E anche per il presidente della commissione Industria del Senato Massimo Mucchetti, intervenuto a margine di un convegno dell’I-Com sulle sfide europee dell’innovazione energetica italiana tenuto ieri, “l’accordo russo-cinese non risolve i problemi di allocazione del gas russo, dal momento che la produzione si attesta attualmente su valori ben superiori ai 38 miliardi di mc citati nell’accordo. Su questa base – ha detto il deputato Pd – l’Italia ha l’opportunità di tornare a ridiscutere il prezzo del gas in arrivo dalla Russia, anche in virtù del forte potere negoziale che deriva dall’intesa tra Eni e Gazprom per la realizzazione del gasdotto South Stream, che permetterà la connessione diretta tra Russia e Europa Occidentale attraverso il Mar Nero e i Balcani aggirando l’Ucraina“.
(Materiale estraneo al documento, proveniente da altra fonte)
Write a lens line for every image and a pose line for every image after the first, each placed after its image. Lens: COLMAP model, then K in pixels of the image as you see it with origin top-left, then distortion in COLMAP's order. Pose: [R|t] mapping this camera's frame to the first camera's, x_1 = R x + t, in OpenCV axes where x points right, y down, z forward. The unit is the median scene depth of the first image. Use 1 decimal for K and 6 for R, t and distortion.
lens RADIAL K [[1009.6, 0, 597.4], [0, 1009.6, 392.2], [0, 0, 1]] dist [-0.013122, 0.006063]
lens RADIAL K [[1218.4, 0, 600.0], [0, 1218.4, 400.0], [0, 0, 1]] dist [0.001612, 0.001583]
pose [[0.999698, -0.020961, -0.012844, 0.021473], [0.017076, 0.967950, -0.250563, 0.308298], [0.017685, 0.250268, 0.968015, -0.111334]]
Proprio l’accordo tra Cina e Russia sembra però aver svegliato l’Europa sulla necessità di dotarsi quanto prima di infrastrutture energetiche che consentano di diversificare le fonti di approvvigionamento. “Il nuovo scenario degli idrocarburi continentali – ha spiegato Federico Rendina sul Sole 24 Ore di ieri – può dare ossigeno ad un gran bel progetto industriale e geopolitico. Un sogno, che sembrava tutto italiano ma che da ieri ha guadagnato i favori e gli auspici di un autorevole sponsor europeo. «Mettiamoci al lavoro, subito, per creare un nuovo hub del gas dell’Europa meridionale» sprona José Manuel Barroso, presidente della commissione Ue. Il contributo cruciale – rimarca – verrà dal «corridoio sud che porterà il nuovo gas dell’Azerbaijan in Europa attraverso l’Italia dalla fine del 2019» (anche attraverso il gasdotto Tap, ndr)“.

Le dichiarazioni del presidente della Commissione europea non hanno però convinto Oscar Giannino. “Che pena la lagnosa dichiarazione di #Barroso – ha twittato l’editorialista del Messaggero e del Mattinocol cappello in mano dopo accordo gas Russia-Cina:”Mosca garantisca forniture Ue“.
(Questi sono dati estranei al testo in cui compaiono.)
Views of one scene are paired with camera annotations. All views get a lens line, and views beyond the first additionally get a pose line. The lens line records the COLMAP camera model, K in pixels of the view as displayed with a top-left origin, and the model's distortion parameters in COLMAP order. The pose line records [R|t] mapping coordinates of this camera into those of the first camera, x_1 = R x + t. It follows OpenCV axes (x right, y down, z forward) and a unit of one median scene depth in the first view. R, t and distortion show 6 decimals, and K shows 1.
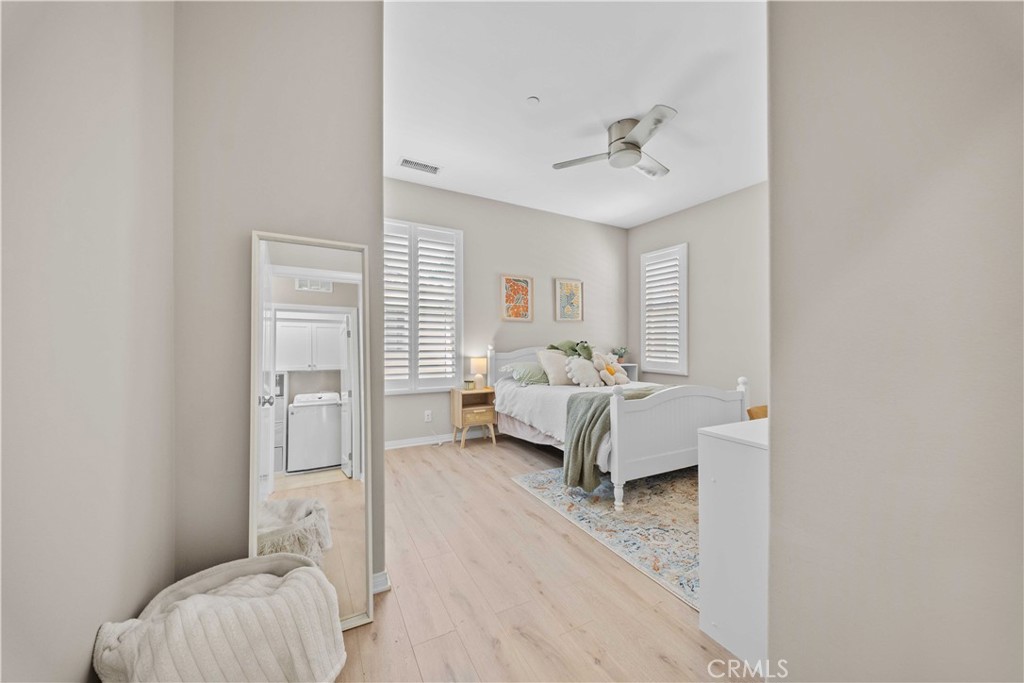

Uno sprone perché l’Unione europea inizi con “urgenza” a procedere come “un’unica entità” è arrivato dal presidente dell’Enel, Paolo Andrea Colombo. Con l’accordo trentennale per la fornitura di gas siglato tra Russia e Cina – riporta il Corriere della Sera – a giudizio di Colombo, è necessario che Bruxelles promuova “in un’ottica di integrazione sia lo sviluppo, l’interconnessione e la gestione delle infrastrutture di trasporto di gas e di elettricità, sia la crescita sostenibile delle fonti rinnovabili, in un quadro normativo e regolatorio armonizzato, coerente ed omogeneo“.

Ma l’accordo tra Mosca e Pechino, potrebbe non avere solo risvolti positivi. Sempre Rendina sottolinea come “la cattiva notizia, per noi europei, è che la Russia si è assicurata una nuova poderosa differenziazione dei mercati per il suo metano, di cui ha cospicue riserve per parecchi decenni… Il suo gas sarà più contendibile, meno legato al problematico e ansimante passaggio in Europa dal versante ucraino. Così Mosca può meglio giocare sui prezzi“.
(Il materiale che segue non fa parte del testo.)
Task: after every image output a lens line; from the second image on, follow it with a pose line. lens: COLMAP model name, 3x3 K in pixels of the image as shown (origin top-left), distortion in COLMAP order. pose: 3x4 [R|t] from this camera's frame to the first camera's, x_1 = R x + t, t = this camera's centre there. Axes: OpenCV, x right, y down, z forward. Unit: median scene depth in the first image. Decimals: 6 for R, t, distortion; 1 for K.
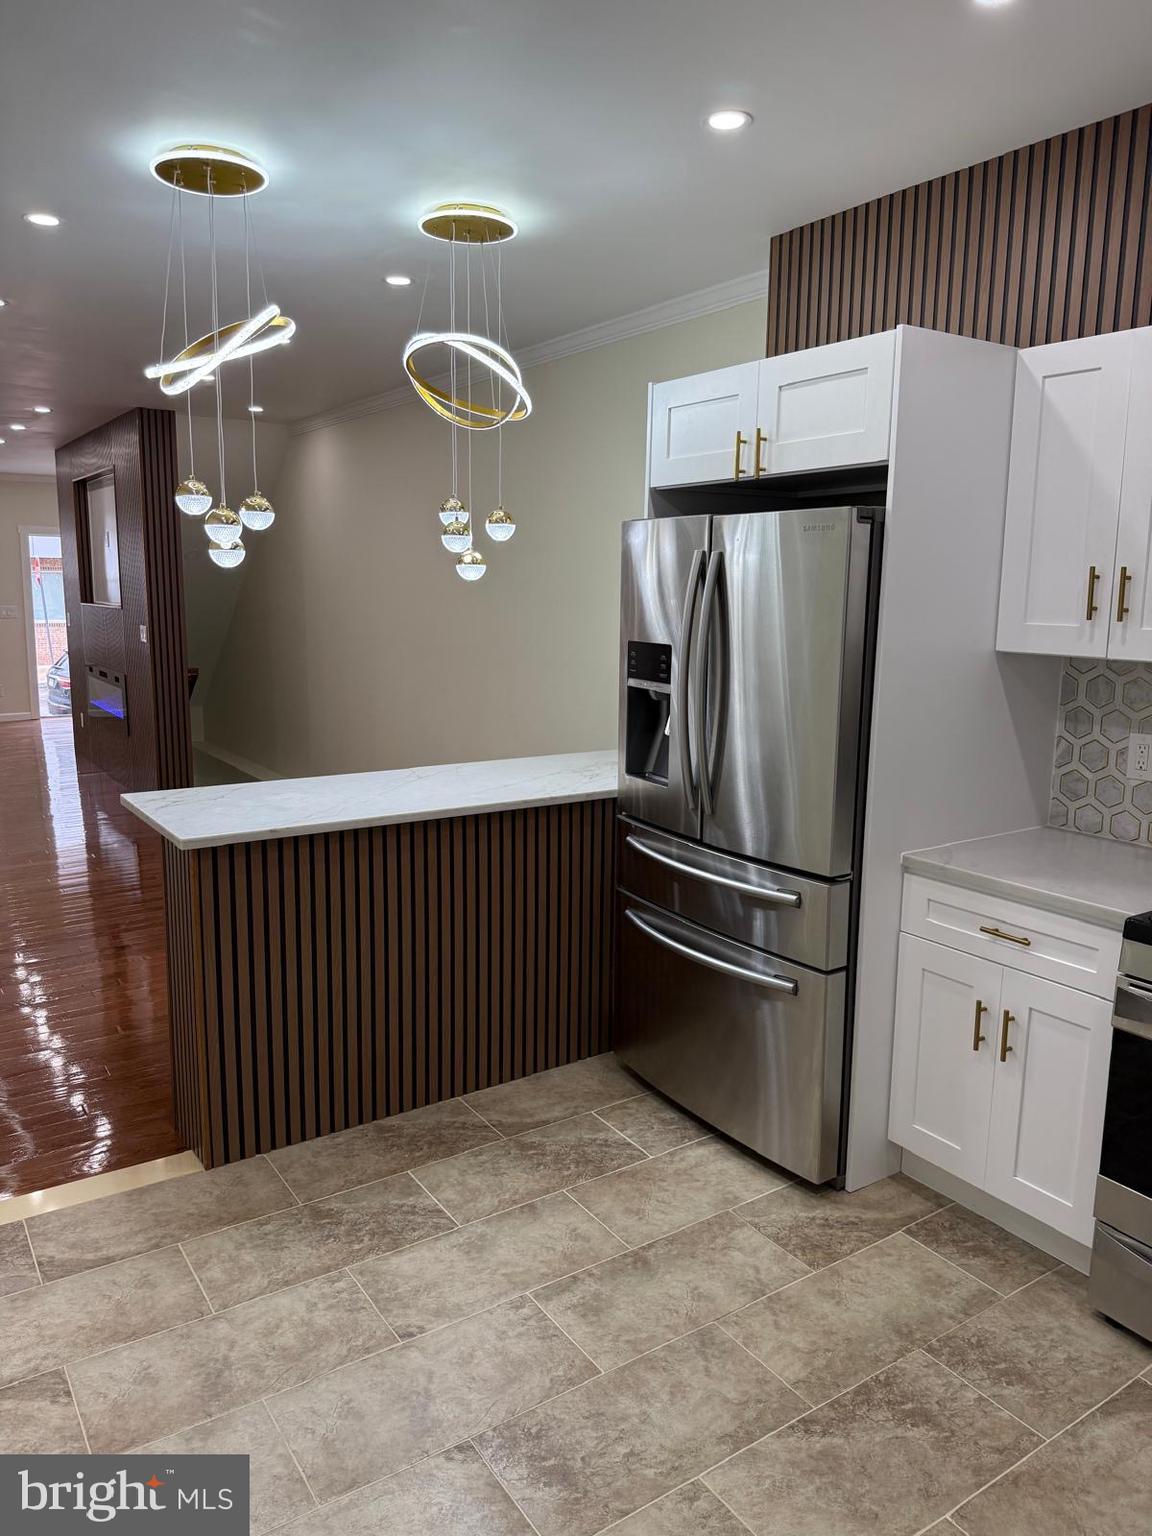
lens RADIAL K [[1075.9, 0, 563.2], [0, 1075.9, 777.0], [0, 0, 1]] dist [0.019272, -0.023864]
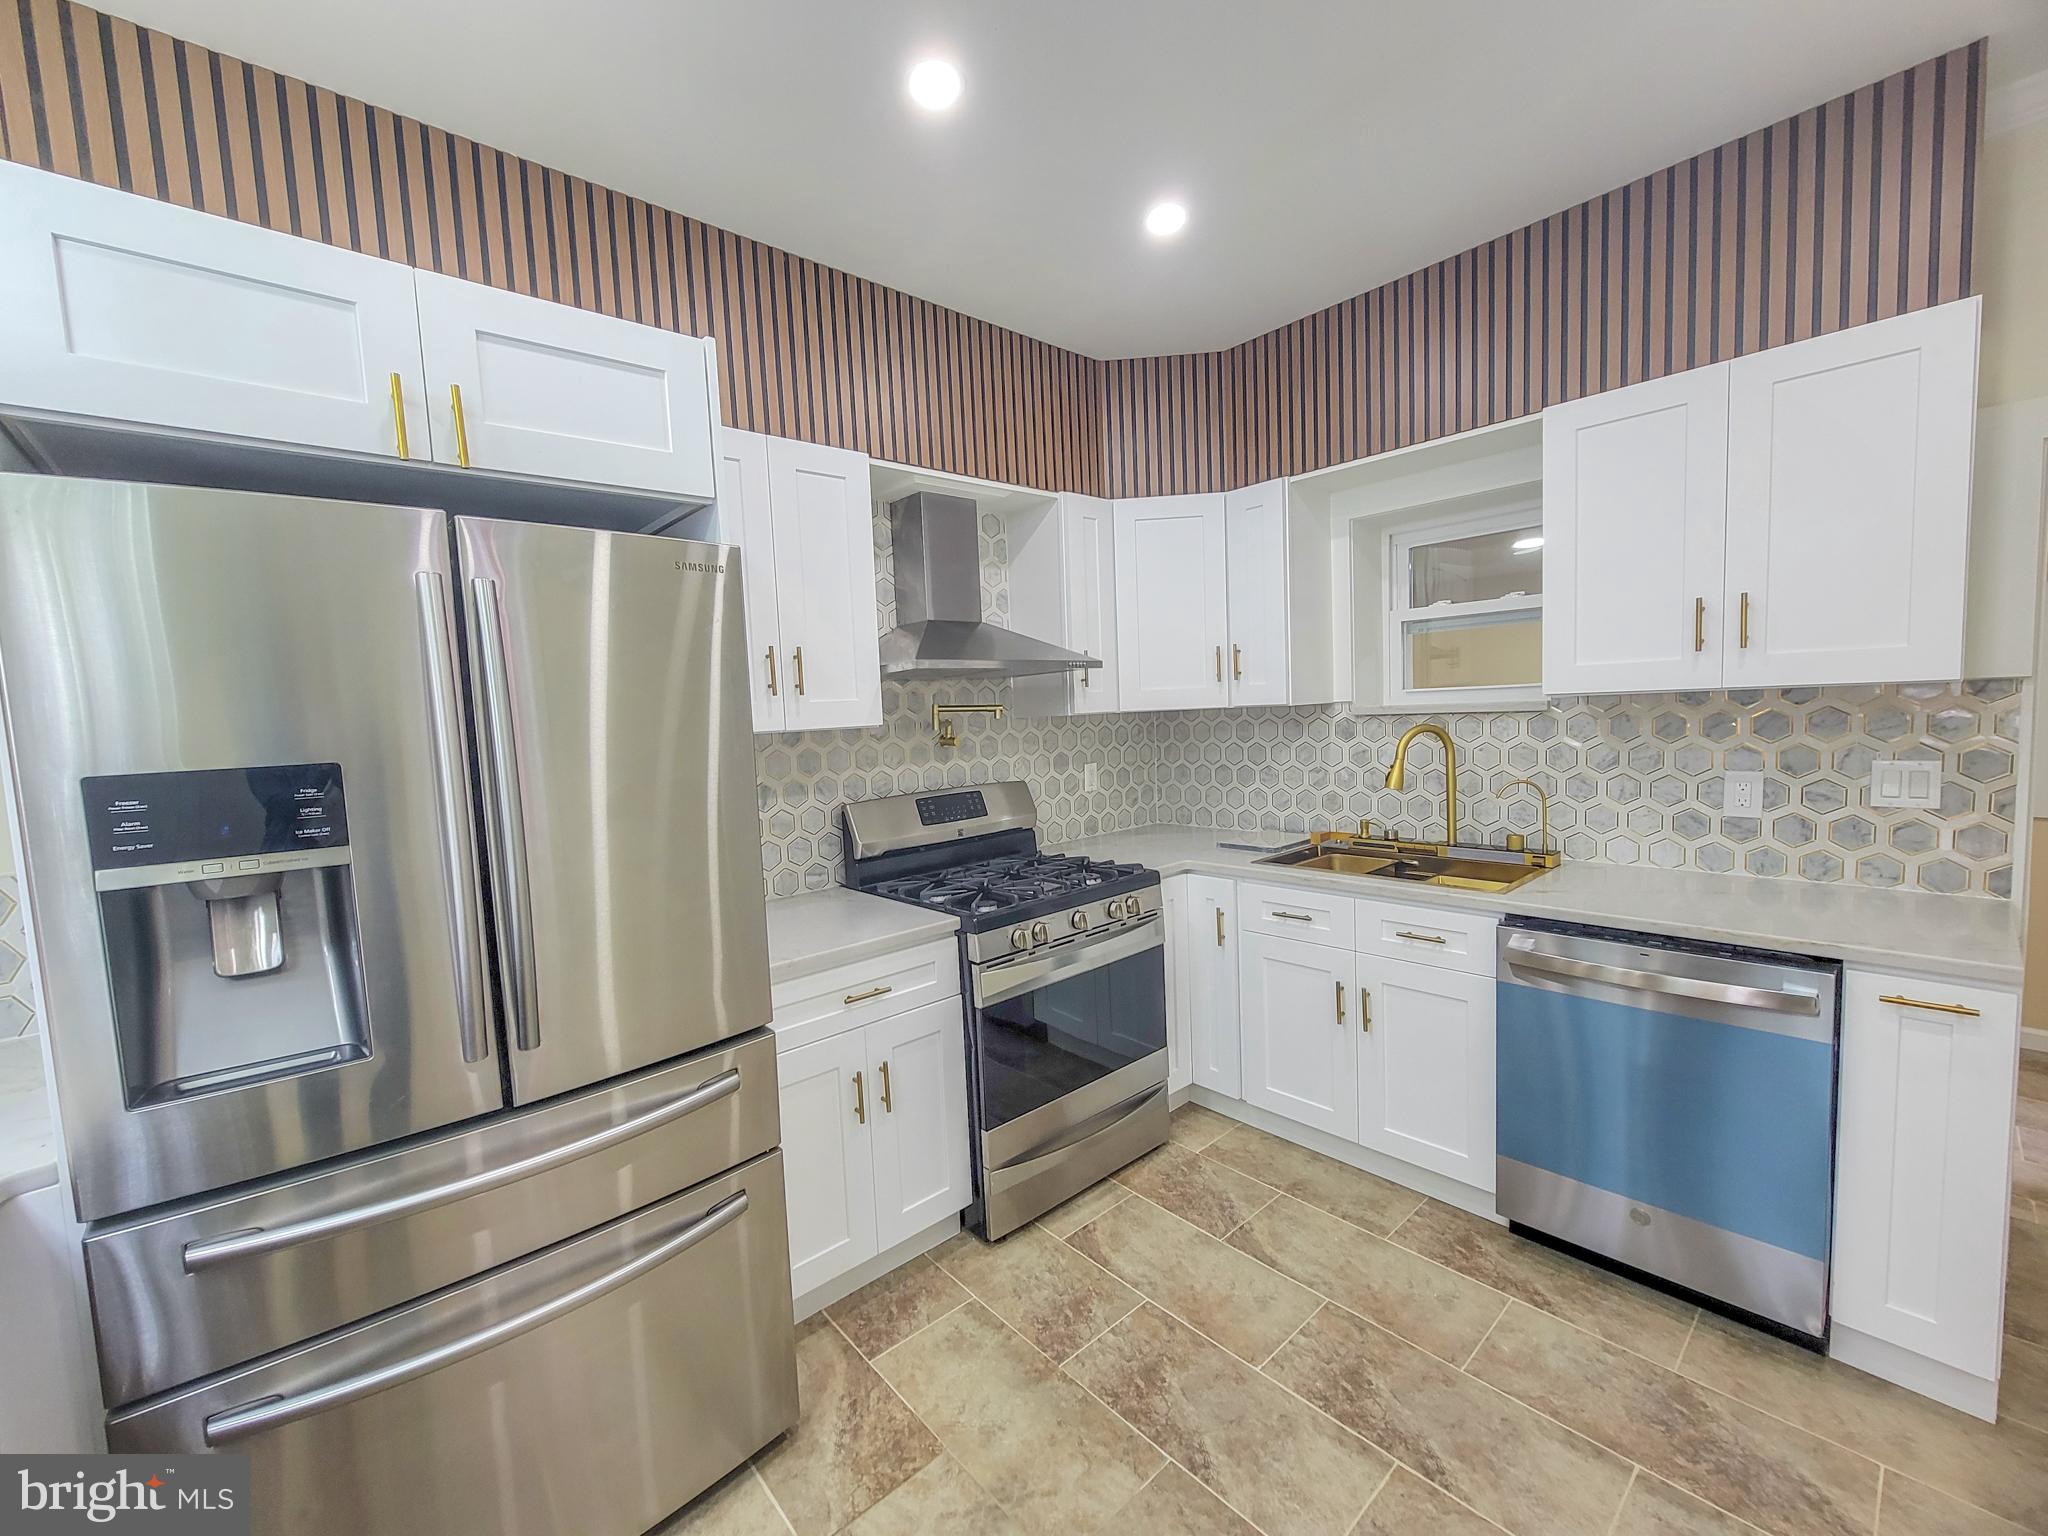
lens RADIAL K [[832.7, 0, 1009.1], [0, 832.7, 781.5], [0, 0, 1]] dist [-0.007509, 0.003326]
pose [[-0.133389, -0.089992, 0.986970, -0.360798], [0.218550, 0.968682, 0.117862, -0.110537], [-0.966666, 0.231423, -0.109544, 0.893146]]
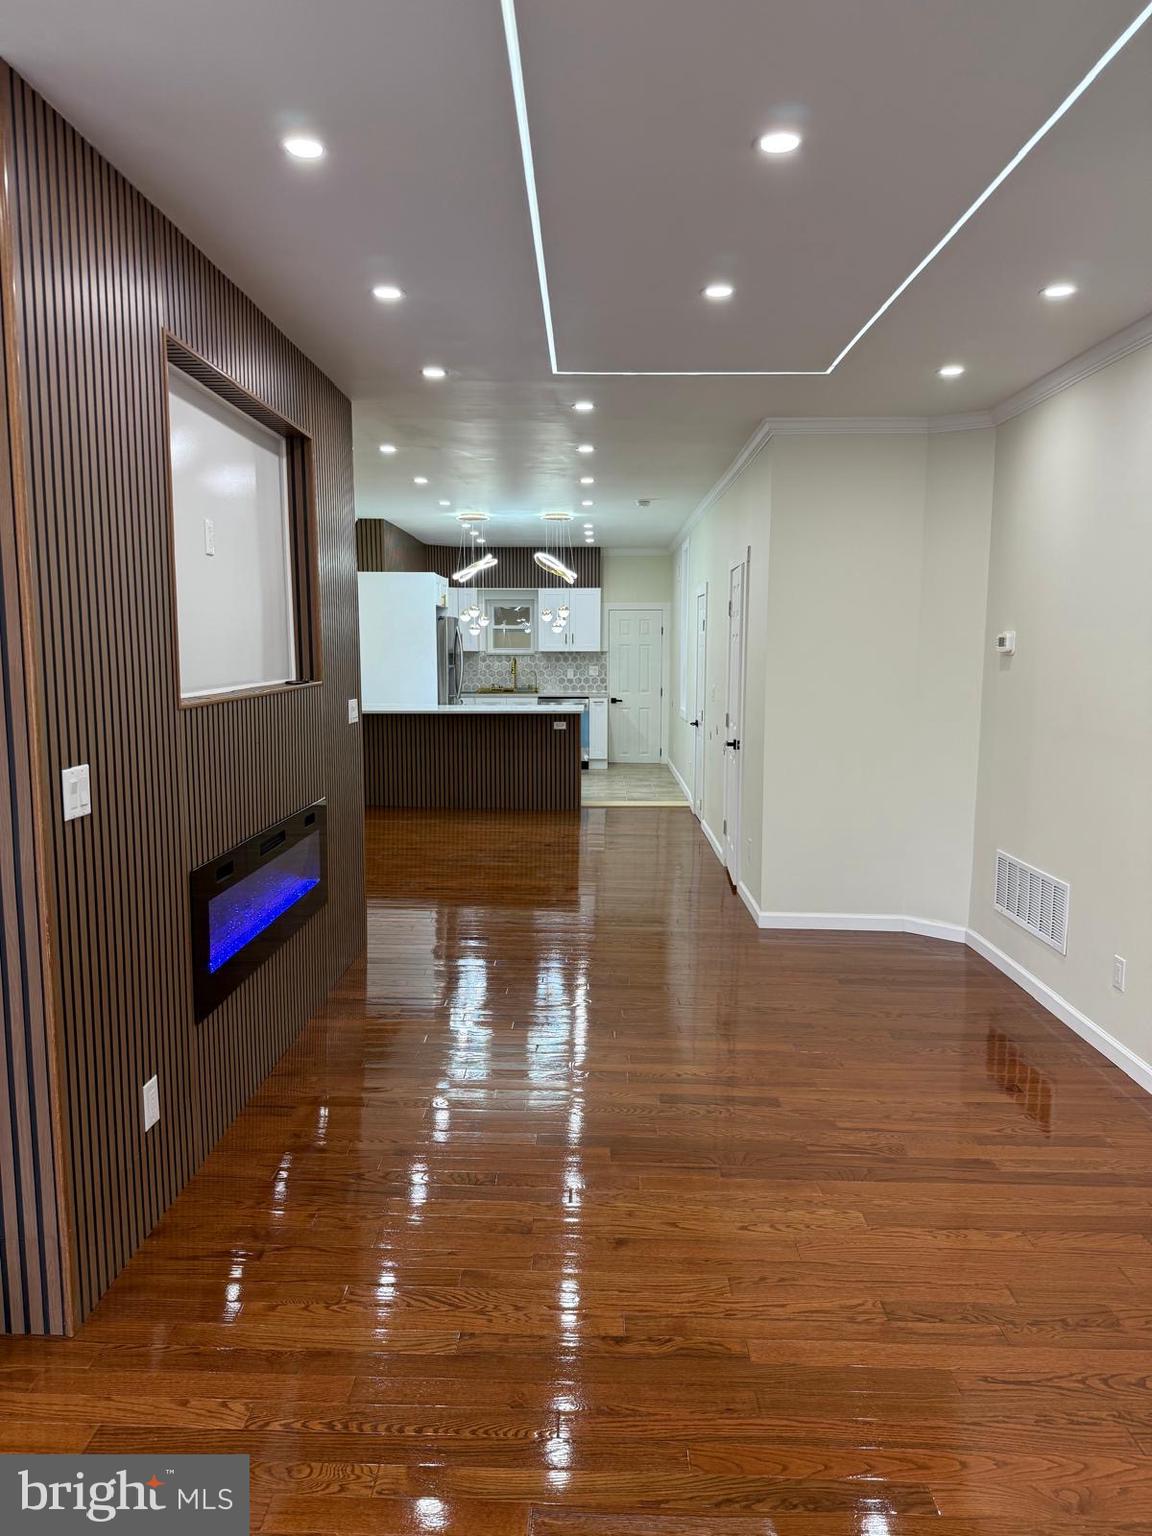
lens RADIAL K [[1075.9, 0, 568.3], [0, 1075.9, 776.4], [0, 0, 1]] dist [0.019272, -0.023864]
pose [[-0.820587, -0.081577, 0.565669, -2.626786], [0.092429, 0.957789, 0.272208, -0.784017], [-0.563997, 0.275655, -0.778409, 4.307951]]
Per Luigi De Biase, giornalista del Tg5, collaboratore del Foglio ed esperto di politica estera e in particolare dell’Europa dell’Est, “il super accordo sul gas fra Russia e Cina dice due cose: l’economia globale avanza; è dura isolare Mosca attraverso le sanzioni”.

Severo nei confronti di Putin, invece, il giudizio di Gianni Riotta, già direttore del Sole 24 Ore, oggi editorialista della Stampa, secondo cui “la Cina mette alle corde Putin imponendogli un contratto capestro sul gas. La Russia svende l’argenteria di famiglia per mezza bottiglia di vodka“.